17 October 2017

SEDUÇÃO E PODER

  
Coincididindo com a publicação do seu álbum anterior (St. Vincent, 2014), Annie Clark anunciou o lançamento de um lote especial de café Flecha Roja, da Costa Rica, por ela seleccionado para a Intelligentsia Coffee: “Adoro café. Por vezes, à noite, fico excitada só de pensar no café que irei beber na manhã seguinte. O café é a razão para eu acordar. Não é a única, claro. Mas é um forte incentivo. Adoro o café da Intelligentsia. Faço fila aos balcões deles qual fã à espera de um concerto. Ansiosa. Impaciente. Por isso, quando a minha marca de café preferida me abordou para colaborar com ela, fiquei emocionadíssima”. Mesmo não conhecendo bem Clark, para o estrato superior do sapiens incapaz de viver sem essa dádiva do Islão ao mundo, não poderia haver melhor cartão de visita. Mas, nestes três últimos anos, não foi essa a única actividade extra-curricular de St. Vincent: realizou uma curta de terror (The Birthday Party) e deu início à produção de uma releitura cinematográfica de O Retrato de Dorian Grey sob uma perspectiva feminina, aceitou ser um dos rostos da joalheira Tiffany – para a qual também gravou uma versão de "All You Need Is Love", dos Beatles – e concebeu e assinou uma guitarra eléctrica para a Music Man/Ernie Ball. 



Com Masseduction, o novo álbum, a atitude, tal como confessou a “The Line Of Best Fit”, terá sido “People might have thought I was going to zig, so I zagged”. Exactamente o género de coisa que, afinal, nunca seria inesperada vinda de quem, por exemplo, aquando da atribuição de um Grammy pelo disco de há três anos, na categoria de “Melhor álbum de rock alternativo, perguntou “Mas alternativo a quê?...” (curiosamente, consta que Masseduction irá ter uma variante… alternativa, "stripped down", apenas com o pianista Thomas Bartlett/Doveman). Porém, rezam as crónicas que francamente pouco convencional foi o cenário montado para acolher, em Londres, quem, agora, lhe iria escutar as opiniões: um cubo lynchiano côr-de-rosa com pontos de luz da mesma côr – “a psychedelic womb” – no interior do qual, Clark, sentada a uma mesa, poderia accionar um botão de resposta automática previamente gravada a indesejáveis perguntas estereotipadas. Que teriam por consequência imediata a expulsão do perguntador.
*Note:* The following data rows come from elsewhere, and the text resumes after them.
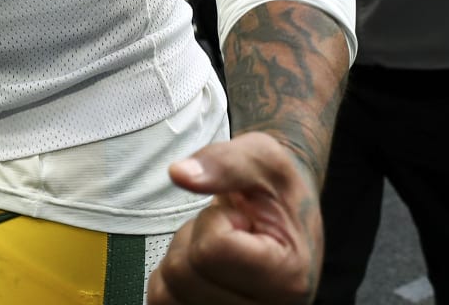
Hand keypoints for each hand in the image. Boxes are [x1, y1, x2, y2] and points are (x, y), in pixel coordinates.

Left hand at [149, 133, 321, 303]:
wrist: (283, 211)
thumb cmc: (274, 187)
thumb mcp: (261, 157)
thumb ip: (223, 163)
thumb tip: (180, 173)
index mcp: (288, 277)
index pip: (212, 251)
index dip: (214, 220)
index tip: (242, 218)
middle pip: (183, 274)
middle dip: (194, 239)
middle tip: (228, 232)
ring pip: (167, 293)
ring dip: (182, 258)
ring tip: (217, 249)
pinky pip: (161, 301)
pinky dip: (170, 279)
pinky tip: (204, 268)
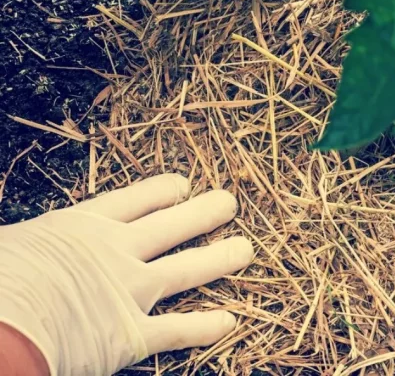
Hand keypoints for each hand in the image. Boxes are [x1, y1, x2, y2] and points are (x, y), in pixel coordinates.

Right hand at [0, 174, 252, 375]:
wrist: (1, 326)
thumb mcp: (8, 242)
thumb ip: (31, 239)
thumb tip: (24, 241)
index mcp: (83, 226)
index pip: (135, 200)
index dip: (163, 191)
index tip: (183, 185)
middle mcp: (116, 252)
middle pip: (173, 225)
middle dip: (204, 212)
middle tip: (229, 203)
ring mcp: (129, 291)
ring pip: (187, 270)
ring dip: (219, 259)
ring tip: (245, 250)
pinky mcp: (131, 334)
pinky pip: (177, 329)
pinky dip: (205, 327)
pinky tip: (229, 322)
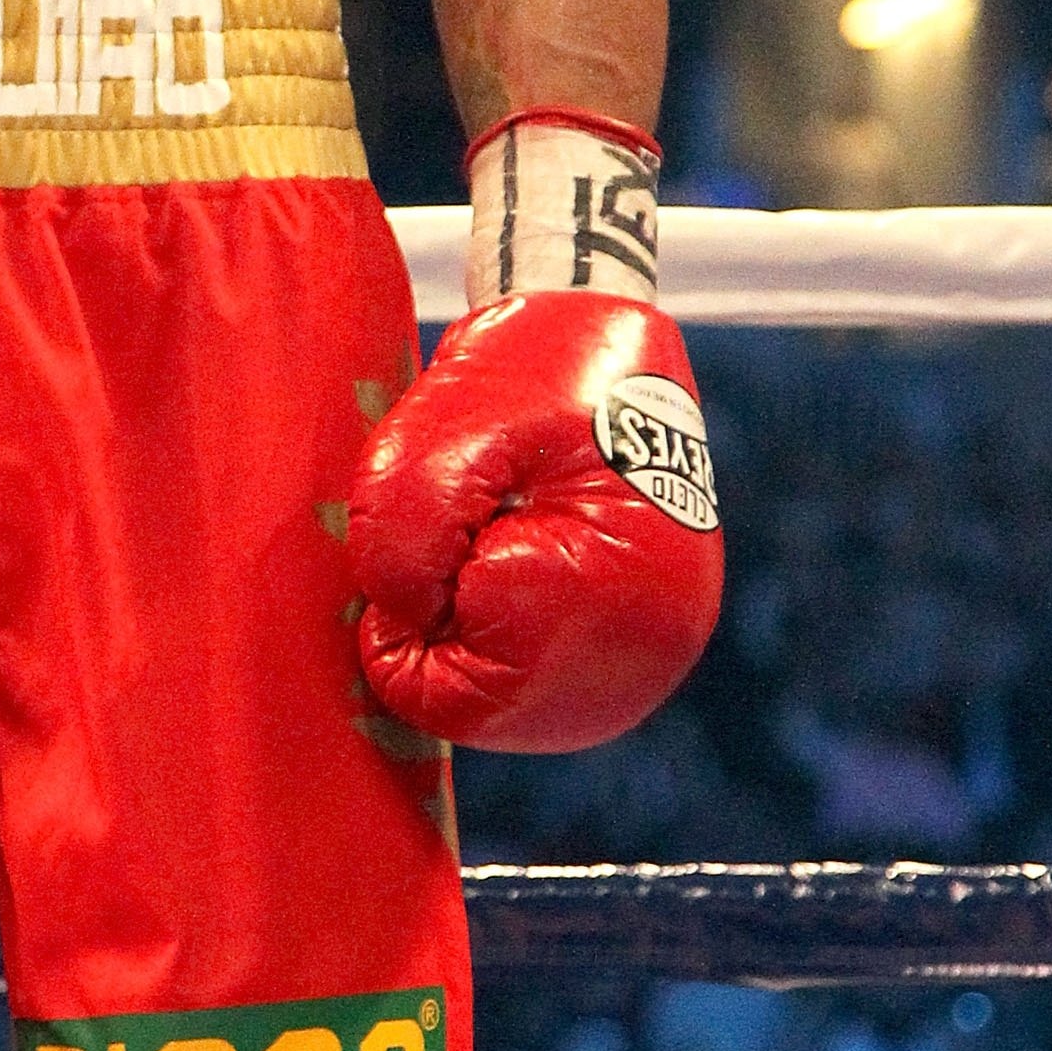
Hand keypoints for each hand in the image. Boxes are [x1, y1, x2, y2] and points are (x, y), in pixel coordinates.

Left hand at [349, 293, 722, 749]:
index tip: (440, 527)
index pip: (449, 698)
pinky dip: (514, 633)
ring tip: (508, 535)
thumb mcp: (435, 437)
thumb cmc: (520, 377)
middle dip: (446, 627)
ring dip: (479, 630)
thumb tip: (403, 626)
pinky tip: (530, 557)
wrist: (607, 341)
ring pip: (510, 701)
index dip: (408, 617)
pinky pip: (545, 684)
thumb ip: (398, 544)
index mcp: (600, 605)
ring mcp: (653, 664)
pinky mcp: (646, 657)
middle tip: (473, 526)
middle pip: (480, 709)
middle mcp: (646, 659)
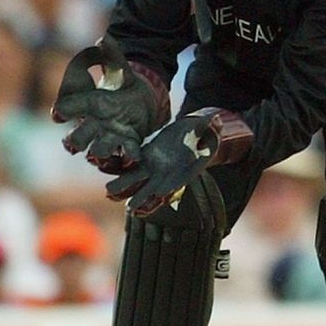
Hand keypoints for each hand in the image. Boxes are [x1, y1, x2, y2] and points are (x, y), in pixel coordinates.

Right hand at [52, 40, 167, 174]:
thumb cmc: (121, 84)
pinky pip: (126, 155)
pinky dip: (128, 156)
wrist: (141, 99)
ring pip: (97, 152)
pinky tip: (133, 152)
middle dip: (74, 141)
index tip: (58, 113)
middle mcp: (94, 125)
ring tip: (104, 148)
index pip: (66, 110)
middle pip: (75, 139)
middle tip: (75, 143)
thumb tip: (104, 38)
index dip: (61, 112)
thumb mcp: (119, 67)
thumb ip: (111, 54)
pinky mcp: (128, 143)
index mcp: (87, 105)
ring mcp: (110, 137)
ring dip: (99, 152)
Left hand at [106, 107, 252, 215]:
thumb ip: (209, 126)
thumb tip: (216, 118)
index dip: (170, 187)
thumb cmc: (202, 132)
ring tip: (110, 192)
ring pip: (139, 182)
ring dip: (126, 188)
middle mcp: (169, 173)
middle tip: (132, 206)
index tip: (161, 193)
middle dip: (143, 197)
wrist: (190, 133)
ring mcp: (155, 168)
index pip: (178, 181)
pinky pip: (132, 170)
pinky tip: (108, 182)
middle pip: (155, 188)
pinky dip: (122, 176)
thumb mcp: (206, 128)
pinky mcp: (145, 160)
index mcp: (186, 168)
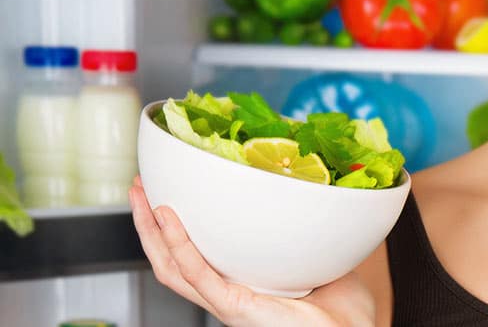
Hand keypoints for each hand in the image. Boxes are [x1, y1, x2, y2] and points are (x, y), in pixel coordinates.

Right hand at [129, 176, 375, 326]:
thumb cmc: (342, 307)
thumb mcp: (315, 254)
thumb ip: (305, 226)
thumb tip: (313, 186)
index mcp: (240, 284)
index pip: (193, 255)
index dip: (172, 227)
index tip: (164, 190)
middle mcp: (226, 294)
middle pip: (170, 258)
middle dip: (148, 223)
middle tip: (138, 187)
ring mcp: (227, 302)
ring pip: (173, 266)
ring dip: (151, 230)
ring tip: (140, 196)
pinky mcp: (233, 307)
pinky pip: (197, 274)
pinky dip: (179, 245)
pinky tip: (167, 218)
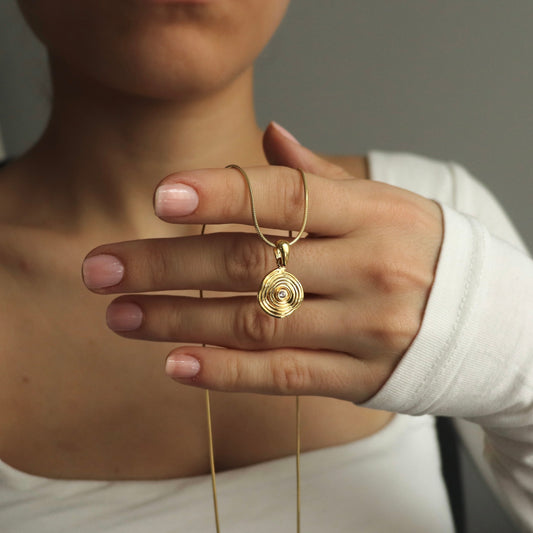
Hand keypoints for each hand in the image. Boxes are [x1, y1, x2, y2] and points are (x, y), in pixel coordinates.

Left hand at [82, 122, 442, 403]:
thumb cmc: (421, 251)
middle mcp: (367, 267)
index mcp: (371, 214)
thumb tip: (271, 138)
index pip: (285, 196)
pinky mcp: (358, 376)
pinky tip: (176, 364)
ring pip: (255, 323)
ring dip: (178, 320)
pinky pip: (283, 375)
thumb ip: (323, 178)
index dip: (221, 194)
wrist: (483, 320)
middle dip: (167, 265)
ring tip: (121, 314)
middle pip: (251, 264)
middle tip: (101, 268)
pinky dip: (225, 371)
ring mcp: (363, 327)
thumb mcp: (386, 204)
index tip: (160, 199)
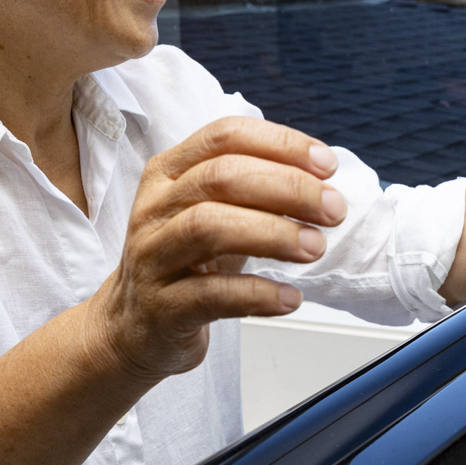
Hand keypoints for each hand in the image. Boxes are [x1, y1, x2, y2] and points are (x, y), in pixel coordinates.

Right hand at [84, 117, 345, 382]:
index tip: (327, 165)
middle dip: (288, 188)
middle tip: (332, 210)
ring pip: (209, 227)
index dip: (281, 144)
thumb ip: (253, 191)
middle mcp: (155, 208)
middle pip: (221, 177)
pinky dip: (258, 294)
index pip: (225, 136)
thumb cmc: (184, 263)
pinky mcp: (161, 307)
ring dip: (273, 234)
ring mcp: (152, 257)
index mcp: (168, 172)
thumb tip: (322, 182)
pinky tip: (290, 298)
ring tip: (315, 247)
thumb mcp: (210, 213)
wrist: (133, 328)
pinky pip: (211, 295)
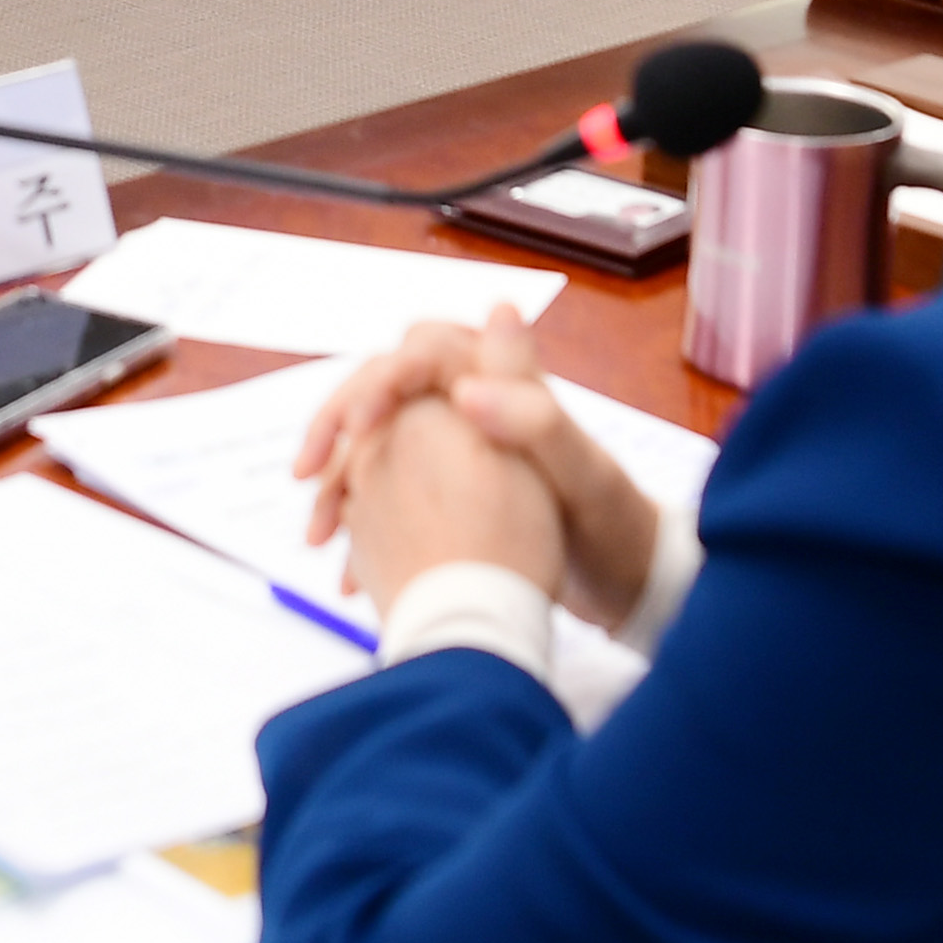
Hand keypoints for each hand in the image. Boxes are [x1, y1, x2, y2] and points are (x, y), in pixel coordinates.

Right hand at [294, 305, 662, 627]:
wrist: (635, 588)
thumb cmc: (618, 527)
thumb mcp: (584, 476)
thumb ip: (537, 420)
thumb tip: (465, 386)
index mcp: (505, 384)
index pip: (419, 353)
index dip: (378, 383)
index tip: (357, 430)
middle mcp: (475, 406)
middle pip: (382, 394)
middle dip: (337, 429)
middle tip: (306, 476)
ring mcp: (459, 450)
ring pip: (377, 448)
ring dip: (340, 485)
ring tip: (318, 537)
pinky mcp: (451, 495)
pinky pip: (389, 497)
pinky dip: (362, 527)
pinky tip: (347, 573)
Sedução e poder. São as chaves de leitura para um álbum cuja digressão se intitulará “Fear The Future” e que St. Vincent descreve como “Dominatrix at the mental institution”: “Sabia que precisava de escrever sobre o poder – a ficção do poder e o poder da ficção”. Mas se, em "Happy Birthday, Johnny", ela canta “You saw me on magazines and TV, but if they only knew the real version of me“, todas as tentações de leitura (auto)biográfica são severamente desencorajadas: “As canções são testes de Rorschach. A interpretação ou o sentido de uma canção têm muito mais a ver com o ouvinte do que com a intenção de quem a escreveu. Há quem se preocupe com a possibilidade de ser mal interpretado. Desde que não me acusem de racismo, sexismo ou homofobia, por mim, está tudo bem”. Basta, então, que saibamos que esta formidável colecção de 13 canções convulsivamente electrónicas, invasivamente orquestrais e neuroticamente eléctricas se alimentou de Charles Mingus, Nabokov e Nick Cave. E que nada tem a ver com eles.